Ancak Avustralya'nın hâlâ bir seçeneği var: Yapay zeka etiği, yönetişimi ve birlikte çalışabilirlik standartlarını geliştirmek için bilgiye yatırım yapmak ya da ABD veya Çin tarafından belirlenen standartları kabul etmek. Bu durumda "ilgililik" aslında sadece bağımlılıktan ibaret.
Savunma sektöründe planlamacılar, kabiliyetleri geleneksel olarak ekipman sayısı veya fiziksel güçle ölçerler. Ancak yapay zekâ bu kavramı değiştirdi ve güç artık karar alma süreci üzerindeki kontrolle ölçülüyor.
Avustralya, yapay zekayı hâlâ bir meta ve yetenek geliştirme aracı olarak görüyor. Yapay zeka standartları hâlâ yabancı ülkeler tarafından belirleniyorsa, Canberra'nın devreye alacağı herhangi bir yapay zeka sistemi, görünmez bağımlılık ipleri tarafından çekilecek.
Bu nedenle Avustralya'nın savunma alanında birlikte çalışabilirlik konusunda standartlar ve düzenlemeler, kamu sektöründe uygulandığında şeffaflık çerçeveleri ve yapay zekanın vatandaşları manipüle etmek veya demokrasiyi baltalamak için kötüye kullanılmasını önlemek için etik engeller oluşturması gerekiyor.
Avustralya bunu başarabilir ve diğer ülkeleri de aynısını yapmaya ikna edebilirse, tıpkı Cenevre'nin insani hukukun merkezi olarak görülmesi veya Brüksel'in küresel gizlilik yönetiminin sembolü olması gibi, Avustralya'nın yumuşak gücünü güçlendirerek bir standart belirleyici haline gelmesi mümkün.
Avustralya'yı bundan sonra neler bekliyor?
Soru şu: Avustralya oyunun kurallarını mı belirleyecek, yoksa diğer ülkelerin koyduğu kurallara mı uyacak?
Analistler, Avustralya'nın kolay yolu seçme, komiteler kurma, raporlar yazma ve ardından ABD'nin kullandığını satın alma olasılığının daha yüksek olduğunu söylüyor. Bu yaklaşım "pratiklik" kisvesi altında gizlenmiş olabilir, ancak aslında stratejik planlamada cesaret eksikliğidir.
Yapay zeka standartları şu anda Washington, Brüksel ve Pekin'de şekilleniyor. Avustralya net bir tavırla katılmazsa, en başından itibaren görünmez kalacaktır.

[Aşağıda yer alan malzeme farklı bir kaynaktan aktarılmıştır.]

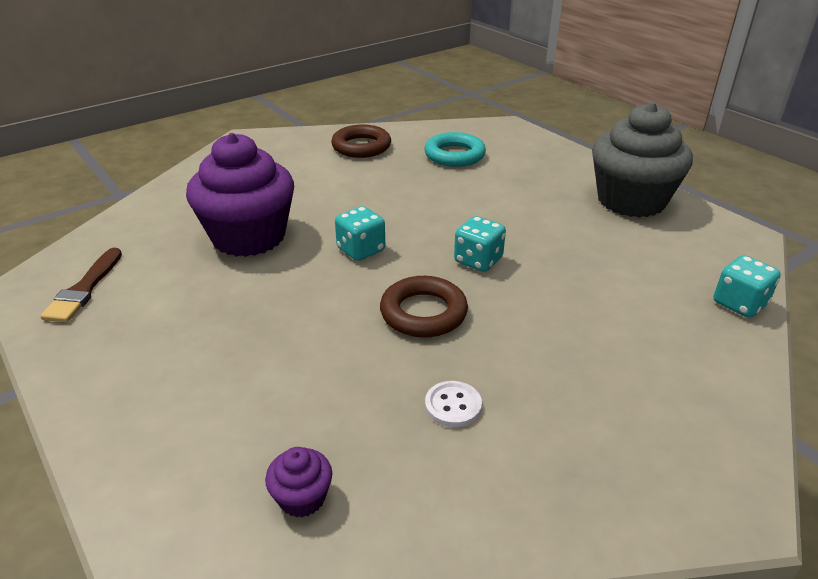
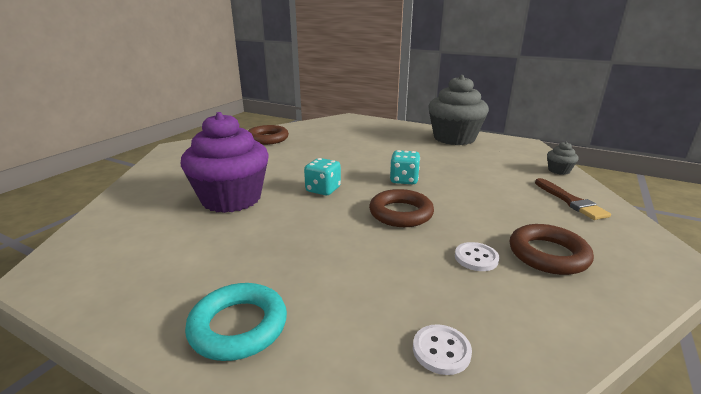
camera: 25 degrees left, 10 degrees down
(84, 289) = (109, 263): brown brush -> brown brush (570, 201)
(302, 498) = (441, 350): purple cupcake -> white button
(454, 155) = (333, 134): turquoise ring -> turquoise ring (238, 326)
(553, 432) = (548, 254): none -> brown ring
(739, 304) = (559, 170): turquoise dice -> grey cupcake

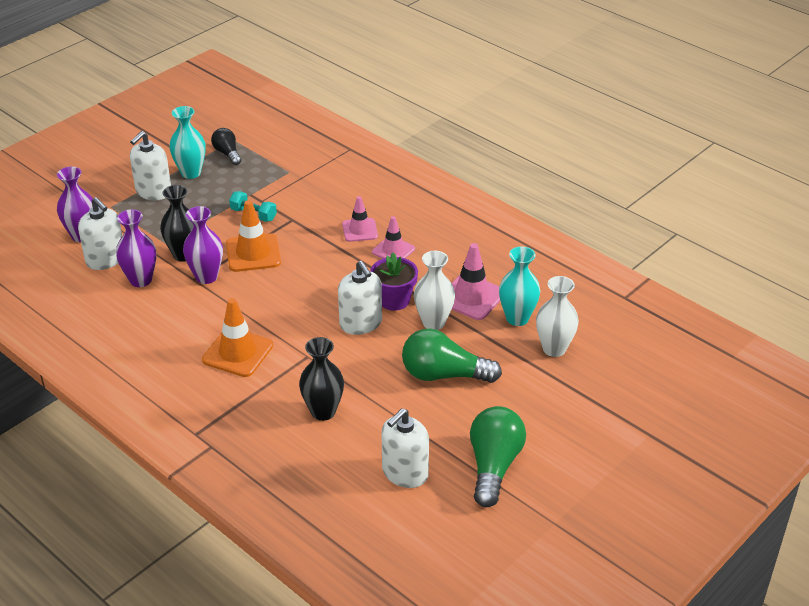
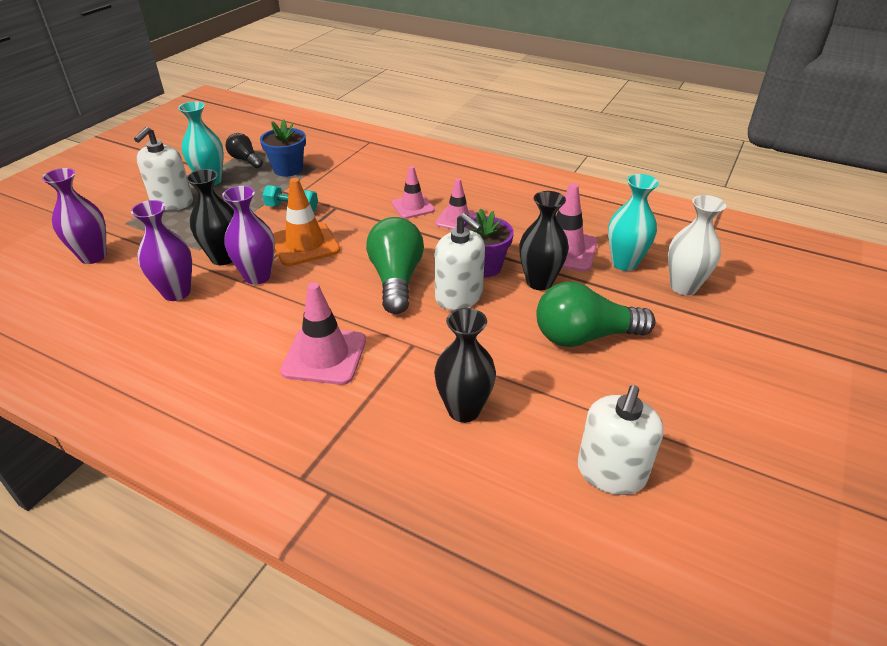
camera: 15 degrees left, 0 degrees up
(105, 259) = (127, 277): white soap dispenser -> none
(238, 353) = (324, 356): orange traffic cone -> pink traffic cone
(263, 170) = (288, 169): none -> blue flower pot
(433, 322) = (539, 282): white vase -> black vase
(493, 466) = (713, 438): green light bulb -> green light bulb (396, 279)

Avustralya'nın önünde iki net seçenek var: Kuralların şekillenmesinde söz sahibi olmak ya da başkalarının dayatmalarına boyun eğerek geride kalmak. Bu standartlar bir kez belirlendikten sonra onlarca yıl geçerliliğini koruyabilir ve gelecek nesil Avustralyalılar, kendilerinin seçmediği bir çerçevede yaşamak zorunda kalacaklar.
Yani bu sadece "teknolojinin önüne geçme" veya "fırsatı yakalama" hikayesi değil. Bu bir egemenlik ve statü meselesi. Avustralya geçmişte olduğu gibi bağımlı olmaya devam edebilir veya yapay zeka çağında kendi rolünü belirleyebilir.
Makalede, "Yapay zeka geçici bir trend değil, geleceğin stratejik bir dayanağıdır. Avustralya gibi orta büyüklükteki ülkelerin yeni çağın kurallarında isimlerini duyurma şansları çok azdır" denildi.